In a weekend announcement following joint shareholder meetings held in Las Vegas and Reno respectively on Friday, Caesars and Eldorado revealed that holders of around 76% of Caesars stock voted on the merger with over 99% voting in favor. Likewise, holders of around 87% of Eldorado stock cast their vote with more than 99% also in favor.
“The transaction is expected to be consummated in the first half of 2020 and remains subject to the receipt of all required regulatory approvals, and other closing conditions,” the two companies said in a joint statement.

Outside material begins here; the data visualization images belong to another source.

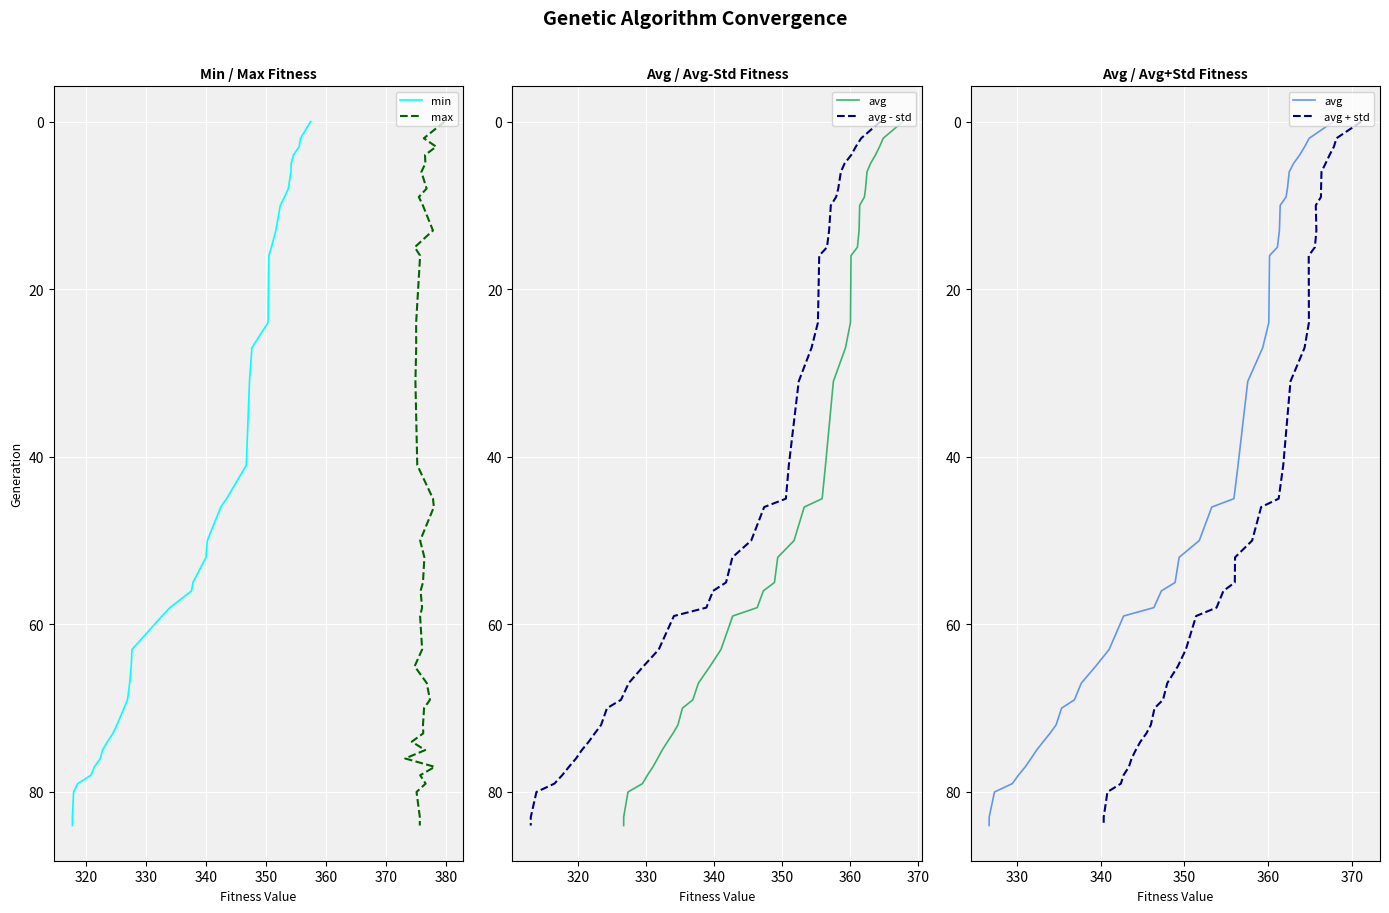

The value of avg - std at 370 is 2. True or false?

False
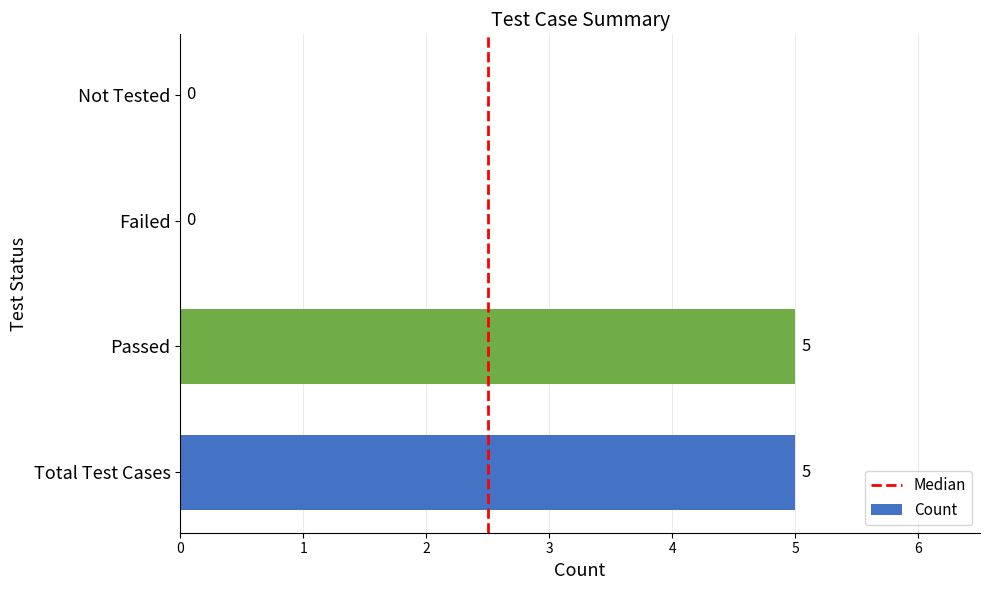

How many positive values are there?

2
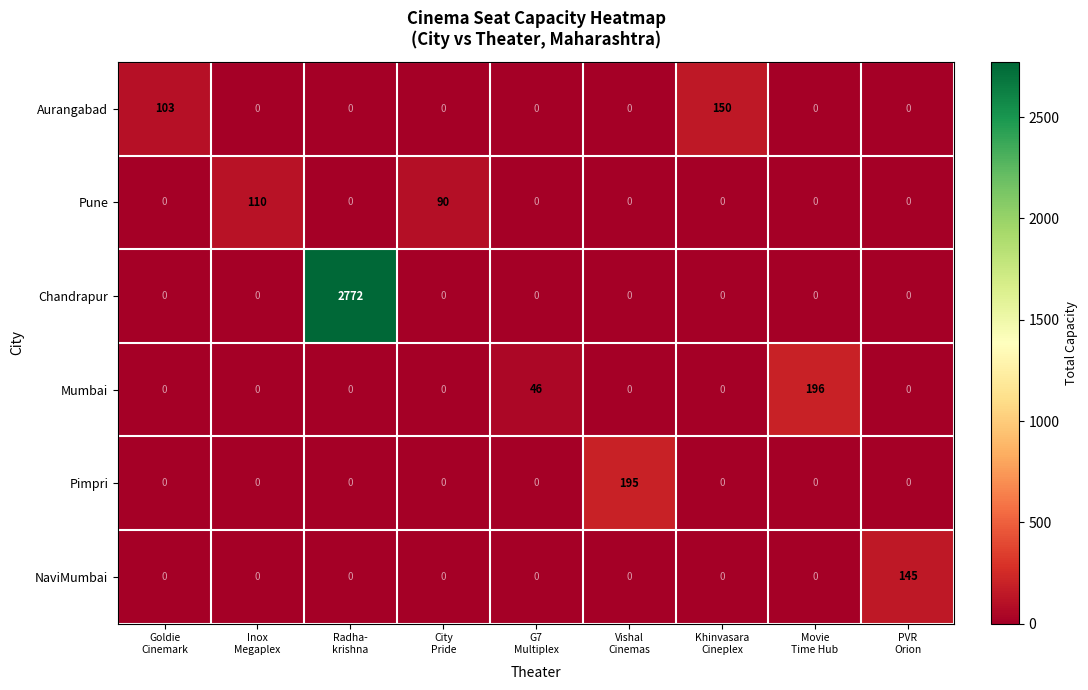

List the series in order of their peak value, highest first.

Chandrapur, Mumbai, Pimpri, Aurangabad, NaviMumbai, Pune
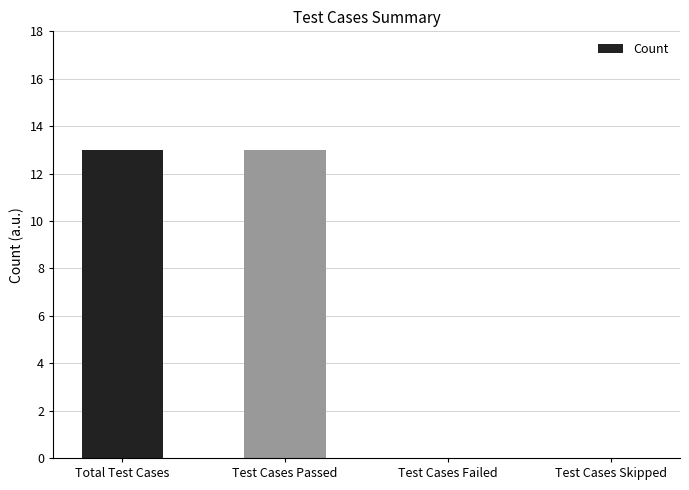

What is the change in value from Total Test Cases to Test Cases Failed?

-13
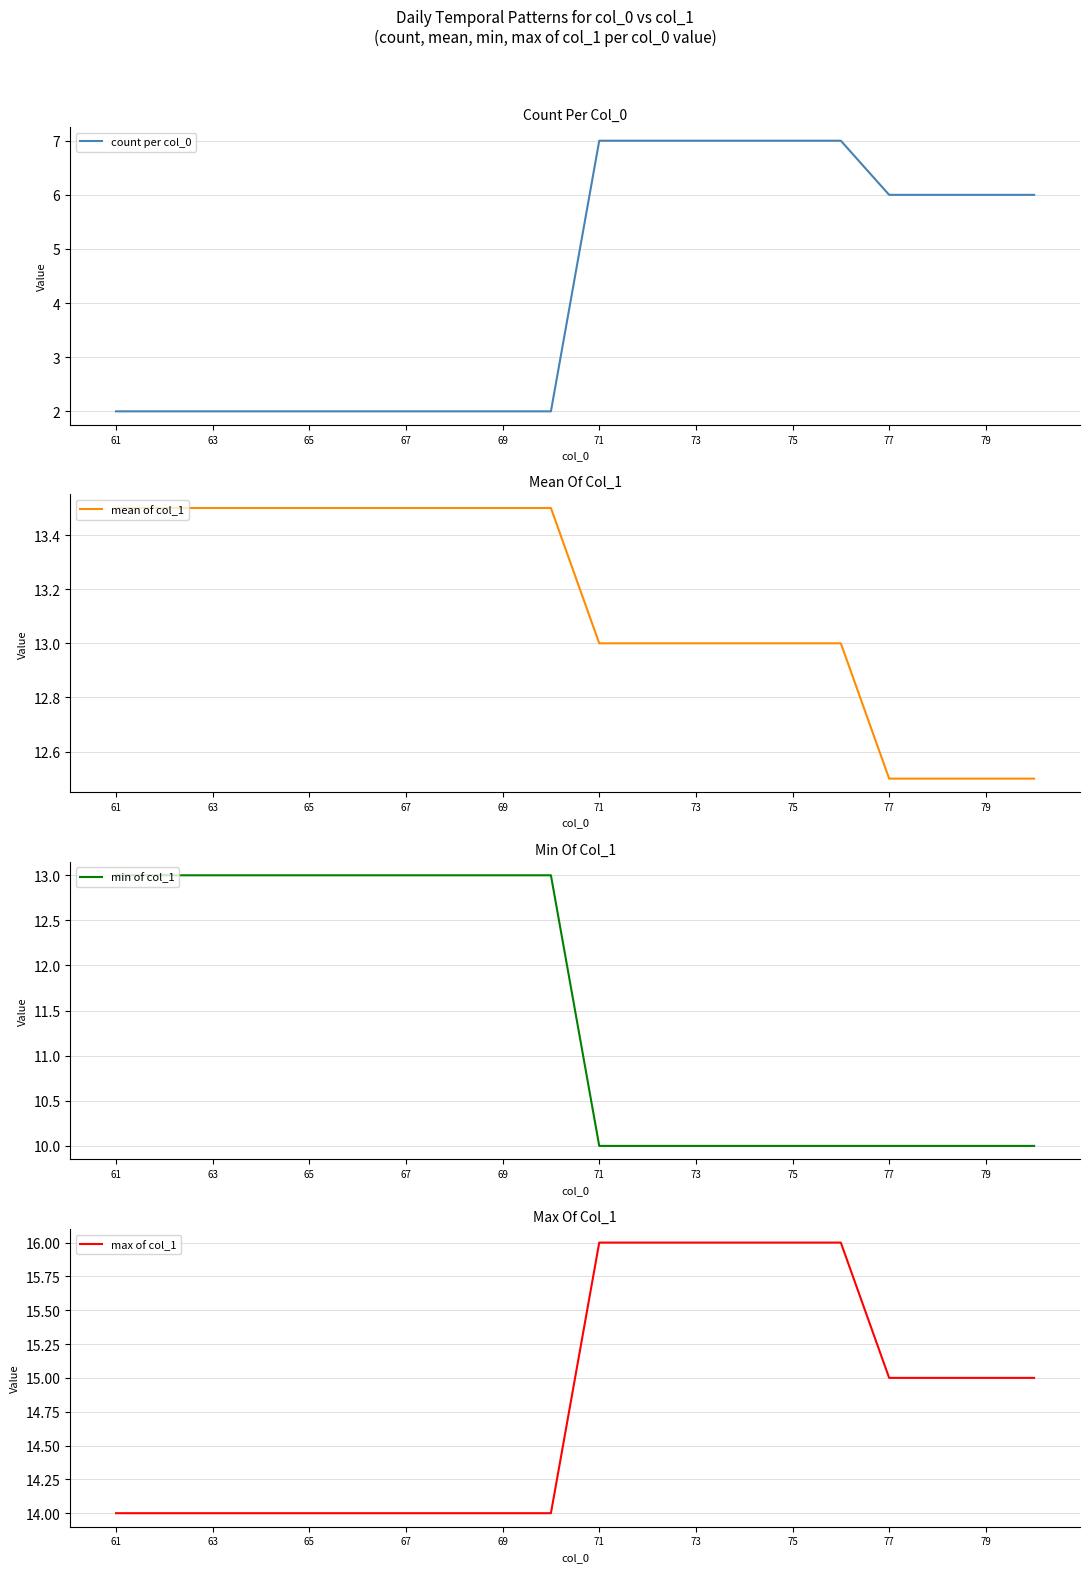

What is the minimum value for mean of col_1?

12.5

Eldorado is set to acquire the entire outstanding share capital in Caesars by way of a US$7.2 billion cash payment, 77 million Eldorado common shares and the assumption of Caesars’ outstanding net debt. Once granted regulatory approval, Caesars will merge with Eldorado subsidiary Colt Merger Sub Inc and become a new wholly-owned Eldorado subsidiary existing under the Caesars name.
In the meantime, the two companies have been busy streamlining their assets with Eldorado last month entering into an agreement with VICI Properties that will see VICI acquire Harrah’s New Orleans, Harrah’s Atlantic City and Harrah’s Laughlin Hotel & Casino for a combined total of US$1.8 billion.
Caesars has already sold the Rio All-Suite Hotel & Casino for US$516.3 million and announced in August that it would no longer pursue an IR license in Japan. However, work is continuing on its Korean IR in Incheon, due to open in 2021.